I've never been one to believe in a Universal Protocol that applies to all situations, at all times, in all circumstances. But recent musings brought me to the revelation that this steadfast belief that there is no Universal Protocol flies in the face of my refutation in and of itself - as the belief is a Universal Protocol, and that there is at least one Universal Protocol that none but a callous fiend could refute.

All individuals own property, or at least hold a legitimate claim to property. I own the shirt I'm wearing, I own my shoes, I own the computer that I'm using to write this. But most importantly, I own myself. The crude matter of flesh and bone that houses everything I am and all that I could be is mine. Nobody has a legitimate claim to my person until I forfeit my rights explicitly.

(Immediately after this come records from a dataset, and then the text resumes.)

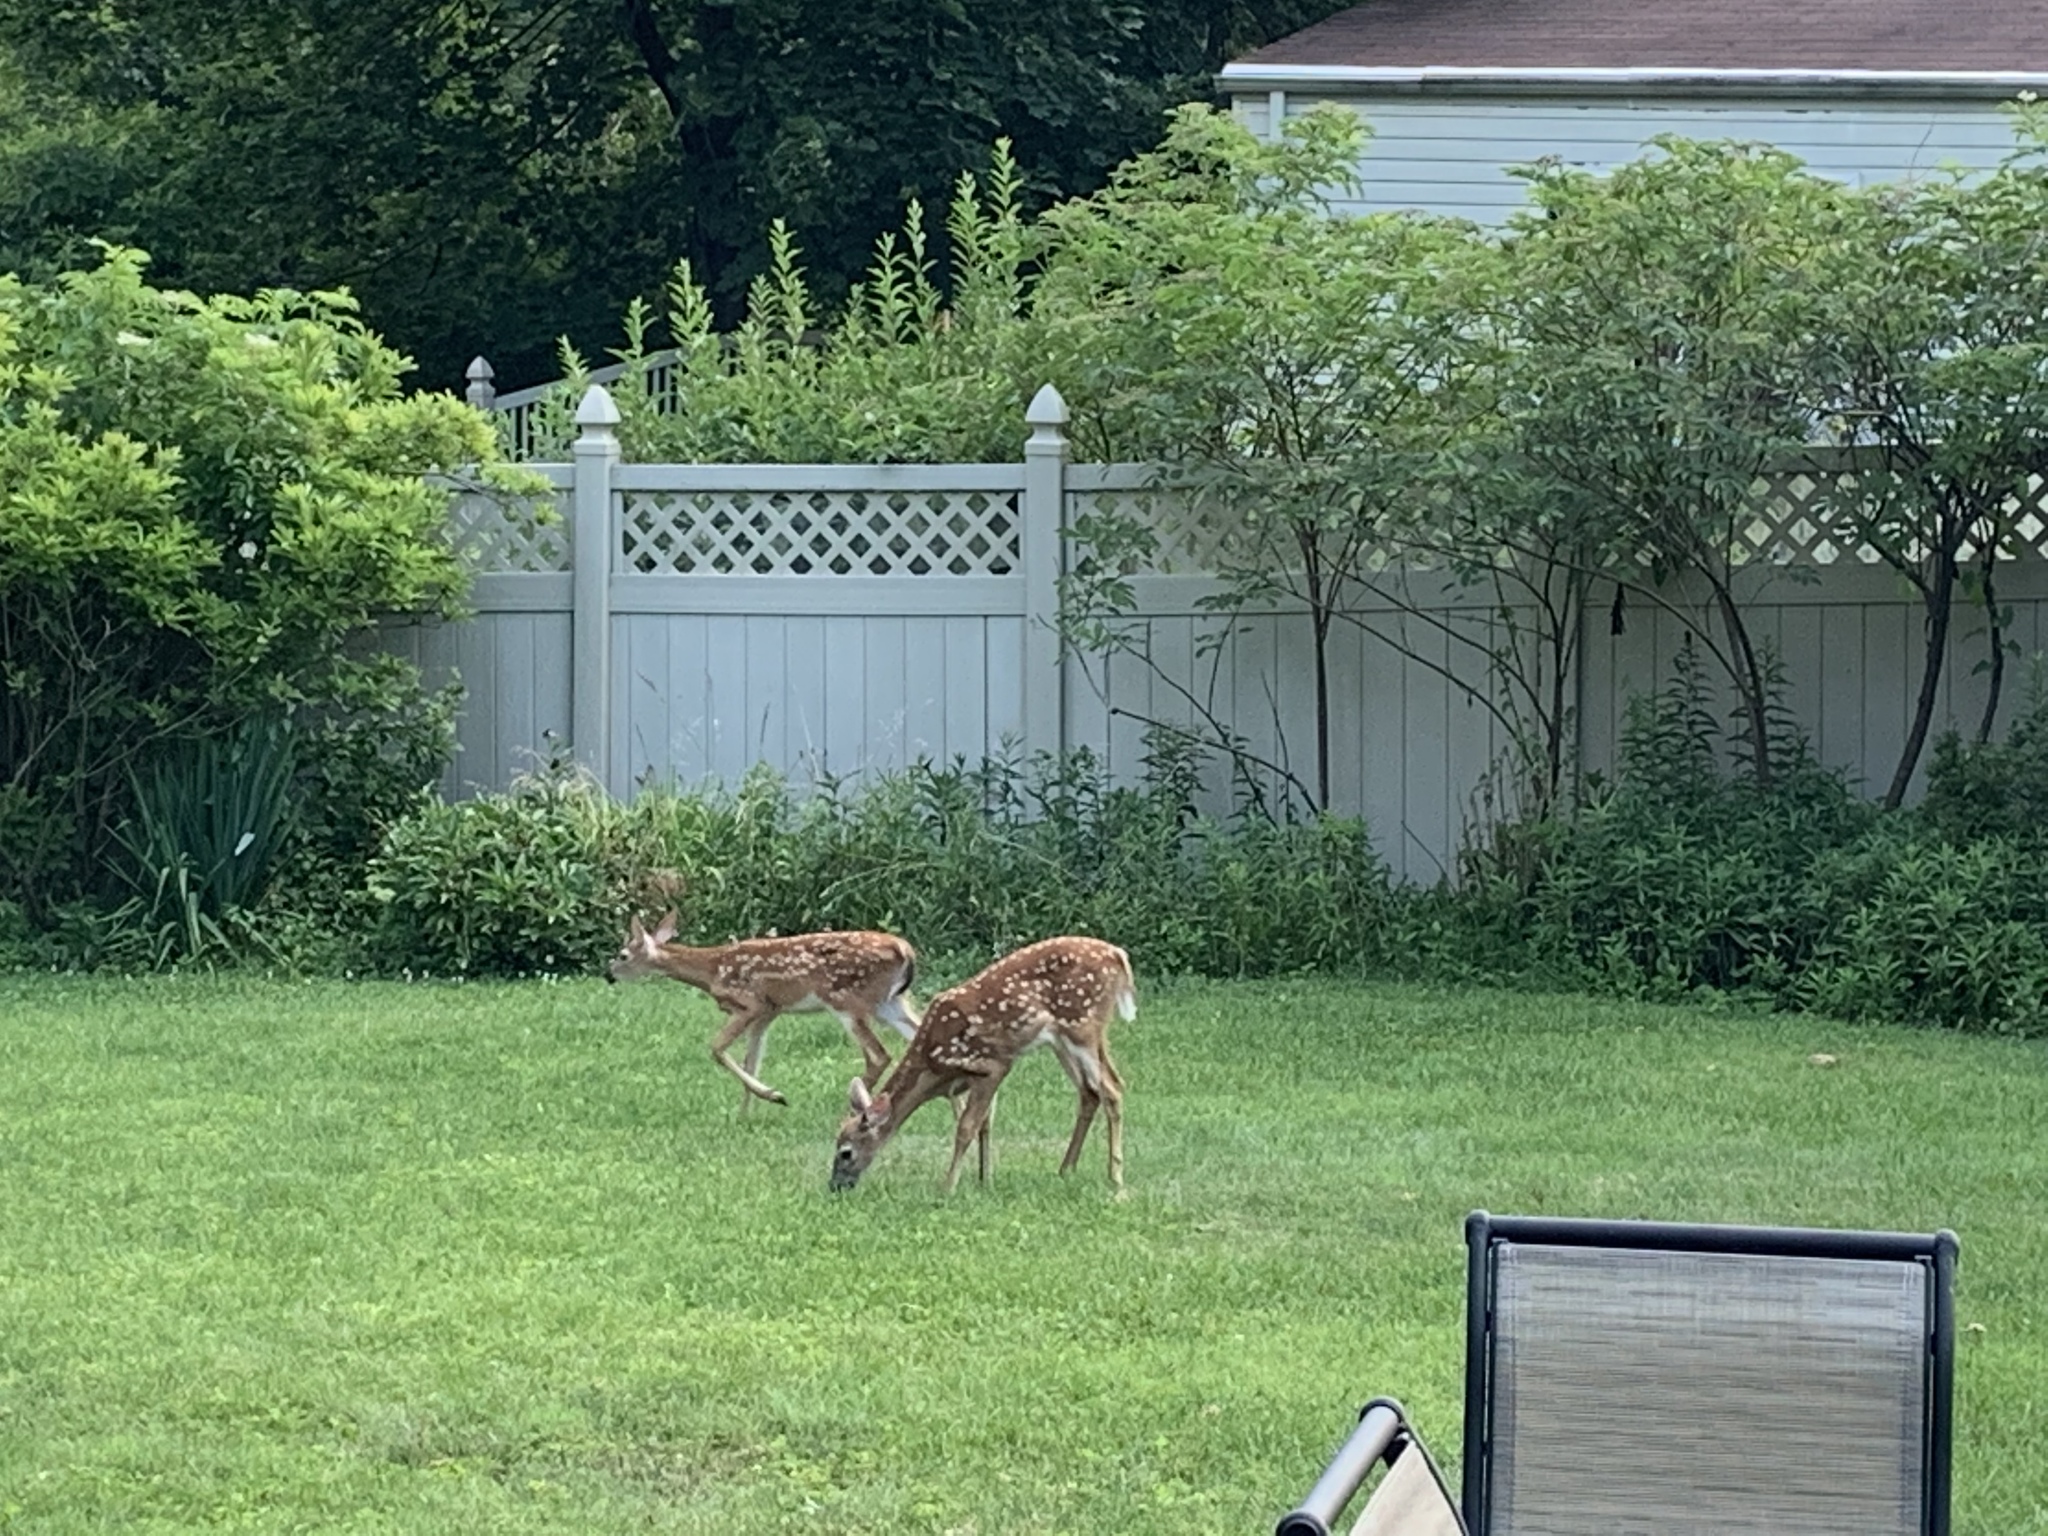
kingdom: Animalia
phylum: Chordata
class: Mammalia
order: Artiodactyla
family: Cervidae
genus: Odocoileus
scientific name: Odocoileus virginianus
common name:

People may not recognize property rights as libertarians do. I yield to the idea that this isn't likely to drastically change tomorrow, next year, or in the next decade. But, I believe people do recognize the individual's right to the self - whether this belief is realized or not.

This may be why the mediums of communication flow with outrage and disgust when we learn that someone has been raped or molested, why we demand retribution for mass killings, why we are revolted to learn of small children who have suffered a gruesome fate, why we sympathize with the subjects of an underground involuntary slavery ring, or when we learn that a bystander has sustained a mortal wound for no other reason than being on the periphery of a mad man. All of these egregious crimes against the individual prompt a righteous backlash from the aggressor's peers, and rightfully so. Lethal and invasive assault against an individual is the initiation of aggression that allows for all property rights, both claimed and potential, to be rendered null, regardless of the victim's opinion on the matter.

It is here, where I see the only way to forfeit one's rights to a mortal coil without explicit consent: When one initiates aggression with lethal or invasive force, when in the darkest of moments one must decide if they're going to survive an encounter with their personal property rights maintained.  The slim possibility of theft, trespass, or mortal peril isn't enough to justify lethal retaliation. However, it stands to reason that someone who's breaking through a locked window in the dead of night isn't doing so to have a reasonable discussion about how his rights relate to those of anyone else, and taking the time to discern motive could cost the defender dearly.

I don't mind being proven wrong on the matter, and would even invite a discussion on it.

There likely isn't a Universal Protocol for what we can consider reasonable defense against aggression or invasion, as all situations and the individuals that comprise them have enough variances to make all elements unique. I can't conclude on libertarian grounds a Universal Protocol for retaliation, and I don't think too many of us can. At least, not without inadvertently justifying something we wouldn't otherwise.

However, I think what we can agree to as a universal constant to the philosophy is that all property rights stem from the idea that we are the property owner of the self, and are within our rights to promote and defend it - It's the Wellspring that allows for every right we would lay claim to.

I think the strength of Libertarianism is that we don't pretend to have every answer, or even the answer.  As someone who may not be the perfect Christian or even a practicing one, there's at least one judge that I think might have the answer.